Nour Aoude, Federation for the Humanities and Social Sciences
When it comes to open access, it can sometimes feel like the humanities and social sciences are merely catching up to the progress made in science, technology and engineering disciplines. One of our goals at the Federation is to encourage the publishing of SSH monographs in open access. So naturally, we are very excited about the recent publication of Open Access and the Humanities: Contexts, Controversies and the Future (Cambridge University Press) by author Martin Paul Eve.
It is high time, we believe, for the in-depth analysis that Eve presents of the challenges of open access in the humanities. Our eyes were immediately drawn to the fourth chapter of the book, which specifically addresses challenges of monograph publishing. Eve compares the economics of this kind of publishing to other types of scholarly publications and examines economic models that may be better suited for the publishing of open access monographs.
The remaining four chapters of the book elaborate on the definition of open access in the humanities, the economics of digital open access, open licensing and copyright law, and the innovations that open access may be expected to bring to scholarly publishing (including a discussion of the peer review process).
Eve’s book has already received a positive review from Jonathan Gray in the LSE Review of Books. Gray highlights one of the key original moves in the book, which happens in the second chapter. Here, in his discussion of the economics of open access, Eve distinguishes between financial and symbolic capital in scholarly publication, arguing that economic value systems of scholarly publishing cannot be understood without accounting for “the roles of prestige, trust, and reputation in scholarly publishing.”
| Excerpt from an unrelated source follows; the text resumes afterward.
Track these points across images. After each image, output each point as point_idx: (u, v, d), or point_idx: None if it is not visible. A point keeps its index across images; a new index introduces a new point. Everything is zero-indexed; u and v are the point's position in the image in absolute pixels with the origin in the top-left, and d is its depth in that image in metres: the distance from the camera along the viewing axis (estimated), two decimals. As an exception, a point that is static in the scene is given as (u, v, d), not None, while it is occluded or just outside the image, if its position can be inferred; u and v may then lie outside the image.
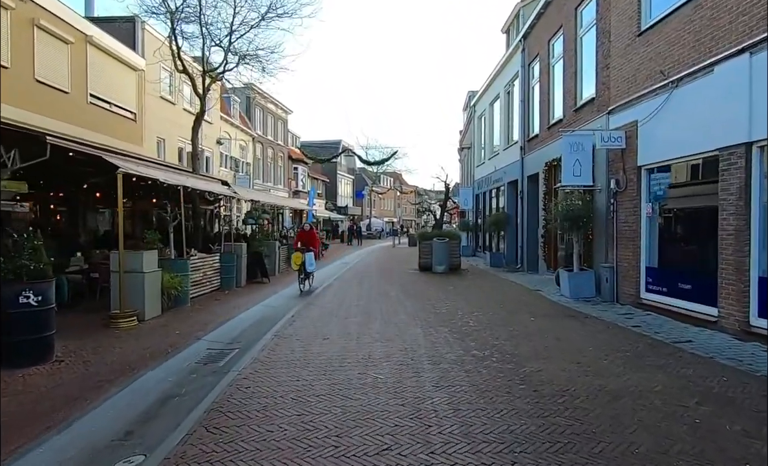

Ultimately, this is a complex and rich book that cannot be condensed into a few paragraphs or a single review. As may be expected, scholars, publishers, and supporters of scholarly publication are able to enjoy the complete volume in open access. We will certainly be taking a closer look at the insights provided in Open Access and the Humanities to stay ahead of the game in our own support for open access through the Awards for Scholarly Publications program (ASPP).